Excerpts from a dataset
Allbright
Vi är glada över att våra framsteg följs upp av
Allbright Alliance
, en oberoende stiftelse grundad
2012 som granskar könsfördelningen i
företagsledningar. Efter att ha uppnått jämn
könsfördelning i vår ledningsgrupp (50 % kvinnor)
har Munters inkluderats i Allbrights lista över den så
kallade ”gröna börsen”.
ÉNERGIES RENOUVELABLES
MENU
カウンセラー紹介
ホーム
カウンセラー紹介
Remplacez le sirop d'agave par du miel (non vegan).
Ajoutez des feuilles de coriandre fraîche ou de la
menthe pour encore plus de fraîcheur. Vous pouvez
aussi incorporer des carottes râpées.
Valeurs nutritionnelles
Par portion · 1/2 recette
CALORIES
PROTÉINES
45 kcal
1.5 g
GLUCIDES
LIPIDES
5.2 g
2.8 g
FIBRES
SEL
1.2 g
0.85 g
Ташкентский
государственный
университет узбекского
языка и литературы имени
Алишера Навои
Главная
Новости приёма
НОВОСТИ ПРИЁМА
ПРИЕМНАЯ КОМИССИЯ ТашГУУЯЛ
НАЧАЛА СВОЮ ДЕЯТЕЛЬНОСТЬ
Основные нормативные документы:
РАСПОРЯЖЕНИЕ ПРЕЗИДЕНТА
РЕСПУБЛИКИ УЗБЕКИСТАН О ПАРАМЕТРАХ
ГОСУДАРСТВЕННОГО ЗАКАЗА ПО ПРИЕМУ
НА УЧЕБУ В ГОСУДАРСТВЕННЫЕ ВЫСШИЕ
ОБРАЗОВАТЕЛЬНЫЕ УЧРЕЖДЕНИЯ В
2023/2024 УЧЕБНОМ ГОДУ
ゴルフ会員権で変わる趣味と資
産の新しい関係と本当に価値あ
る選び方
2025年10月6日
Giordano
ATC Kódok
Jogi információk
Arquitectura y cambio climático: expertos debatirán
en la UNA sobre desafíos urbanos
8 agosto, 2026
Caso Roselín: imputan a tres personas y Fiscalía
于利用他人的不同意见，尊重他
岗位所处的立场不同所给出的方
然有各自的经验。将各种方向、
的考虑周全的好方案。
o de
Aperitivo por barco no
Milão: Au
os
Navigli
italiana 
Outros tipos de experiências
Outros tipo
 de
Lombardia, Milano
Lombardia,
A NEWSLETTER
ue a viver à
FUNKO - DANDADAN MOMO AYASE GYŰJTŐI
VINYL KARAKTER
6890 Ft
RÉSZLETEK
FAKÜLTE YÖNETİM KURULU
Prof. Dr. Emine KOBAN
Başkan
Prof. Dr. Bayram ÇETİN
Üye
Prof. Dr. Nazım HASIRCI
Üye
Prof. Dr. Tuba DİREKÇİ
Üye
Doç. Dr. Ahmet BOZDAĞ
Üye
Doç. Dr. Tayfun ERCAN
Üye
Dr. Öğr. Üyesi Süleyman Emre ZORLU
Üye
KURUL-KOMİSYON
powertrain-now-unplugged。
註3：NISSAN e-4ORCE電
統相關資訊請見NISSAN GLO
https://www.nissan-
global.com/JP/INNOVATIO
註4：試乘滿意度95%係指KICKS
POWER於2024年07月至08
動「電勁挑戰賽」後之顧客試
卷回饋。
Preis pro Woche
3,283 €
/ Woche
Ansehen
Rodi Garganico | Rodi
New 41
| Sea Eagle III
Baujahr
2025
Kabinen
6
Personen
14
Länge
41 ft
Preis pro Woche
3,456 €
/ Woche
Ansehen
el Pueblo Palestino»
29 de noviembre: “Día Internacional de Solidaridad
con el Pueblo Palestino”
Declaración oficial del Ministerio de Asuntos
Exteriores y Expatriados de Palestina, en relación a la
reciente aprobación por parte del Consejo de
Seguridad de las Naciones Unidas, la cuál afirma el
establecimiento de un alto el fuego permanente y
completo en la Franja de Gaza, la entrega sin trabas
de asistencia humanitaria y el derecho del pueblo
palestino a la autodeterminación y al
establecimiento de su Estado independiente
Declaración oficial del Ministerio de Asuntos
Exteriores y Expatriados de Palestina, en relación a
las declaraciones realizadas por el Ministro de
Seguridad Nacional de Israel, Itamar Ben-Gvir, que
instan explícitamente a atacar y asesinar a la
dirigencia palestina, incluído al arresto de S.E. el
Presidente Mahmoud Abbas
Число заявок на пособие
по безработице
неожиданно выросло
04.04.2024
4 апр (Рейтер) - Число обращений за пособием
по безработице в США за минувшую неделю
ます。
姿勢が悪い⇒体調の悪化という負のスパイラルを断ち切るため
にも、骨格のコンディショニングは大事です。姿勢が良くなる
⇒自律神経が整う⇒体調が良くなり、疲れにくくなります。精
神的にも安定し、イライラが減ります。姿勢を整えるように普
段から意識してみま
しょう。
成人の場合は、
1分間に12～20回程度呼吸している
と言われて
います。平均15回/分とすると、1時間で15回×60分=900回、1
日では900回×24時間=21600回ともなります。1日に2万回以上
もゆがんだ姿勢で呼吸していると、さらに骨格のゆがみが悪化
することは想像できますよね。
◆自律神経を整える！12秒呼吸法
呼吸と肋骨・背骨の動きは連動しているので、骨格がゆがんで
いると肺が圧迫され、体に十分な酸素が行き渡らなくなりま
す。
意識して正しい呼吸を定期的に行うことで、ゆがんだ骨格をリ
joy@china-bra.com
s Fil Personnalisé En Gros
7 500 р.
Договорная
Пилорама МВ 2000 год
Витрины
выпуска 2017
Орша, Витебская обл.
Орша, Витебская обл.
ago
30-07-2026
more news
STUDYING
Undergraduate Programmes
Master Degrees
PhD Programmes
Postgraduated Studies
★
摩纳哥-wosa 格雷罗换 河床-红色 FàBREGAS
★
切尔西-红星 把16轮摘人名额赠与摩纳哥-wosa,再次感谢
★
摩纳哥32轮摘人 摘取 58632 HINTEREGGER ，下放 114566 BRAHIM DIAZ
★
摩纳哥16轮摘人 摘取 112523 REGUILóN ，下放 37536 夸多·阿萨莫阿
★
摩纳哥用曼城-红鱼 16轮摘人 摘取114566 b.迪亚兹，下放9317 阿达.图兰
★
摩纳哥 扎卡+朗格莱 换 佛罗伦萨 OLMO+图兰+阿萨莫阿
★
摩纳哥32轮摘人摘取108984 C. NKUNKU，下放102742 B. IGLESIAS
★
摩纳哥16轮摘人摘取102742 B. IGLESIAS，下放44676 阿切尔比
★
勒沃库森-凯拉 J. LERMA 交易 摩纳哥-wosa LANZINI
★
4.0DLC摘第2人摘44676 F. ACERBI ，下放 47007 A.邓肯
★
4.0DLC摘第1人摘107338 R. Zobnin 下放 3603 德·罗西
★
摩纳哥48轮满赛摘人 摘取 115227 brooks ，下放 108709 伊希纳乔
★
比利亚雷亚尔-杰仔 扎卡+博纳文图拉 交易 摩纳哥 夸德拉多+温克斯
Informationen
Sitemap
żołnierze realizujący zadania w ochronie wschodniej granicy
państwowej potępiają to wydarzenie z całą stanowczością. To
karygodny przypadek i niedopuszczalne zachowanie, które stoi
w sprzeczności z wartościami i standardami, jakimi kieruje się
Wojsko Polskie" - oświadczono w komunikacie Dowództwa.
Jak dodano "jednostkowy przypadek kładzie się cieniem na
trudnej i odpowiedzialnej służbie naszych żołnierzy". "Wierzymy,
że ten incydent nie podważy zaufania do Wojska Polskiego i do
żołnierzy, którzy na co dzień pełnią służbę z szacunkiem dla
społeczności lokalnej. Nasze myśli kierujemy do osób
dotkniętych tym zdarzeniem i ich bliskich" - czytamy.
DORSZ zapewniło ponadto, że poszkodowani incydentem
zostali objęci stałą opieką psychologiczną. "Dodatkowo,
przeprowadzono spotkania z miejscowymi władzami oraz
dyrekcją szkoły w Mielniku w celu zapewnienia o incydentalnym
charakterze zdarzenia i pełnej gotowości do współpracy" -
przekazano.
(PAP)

Your instructions
Return every line from the start of the records through the line with "menthe pour encore", copying each one verbatim and including both ends.

Result of this exercise
Allbright
Vi är glada över att våra framsteg följs upp av
Allbright Alliance
, en oberoende stiftelse grundad
2012 som granskar könsfördelningen i
företagsledningar. Efter att ha uppnått jämn
könsfördelning i vår ledningsgrupp (50 % kvinnor)
har Munters inkluderats i Allbrights lista över den så
kallade ”gröna börsen”.
ÉNERGIES RENOUVELABLES
MENU
カウンセラー紹介
ホーム
カウンセラー紹介
Remplacez le sirop d'agave par du miel (non vegan).
Ajoutez des feuilles de coriandre fraîche ou de la
menthe pour encore plus de fraîcheur. Vous pouvez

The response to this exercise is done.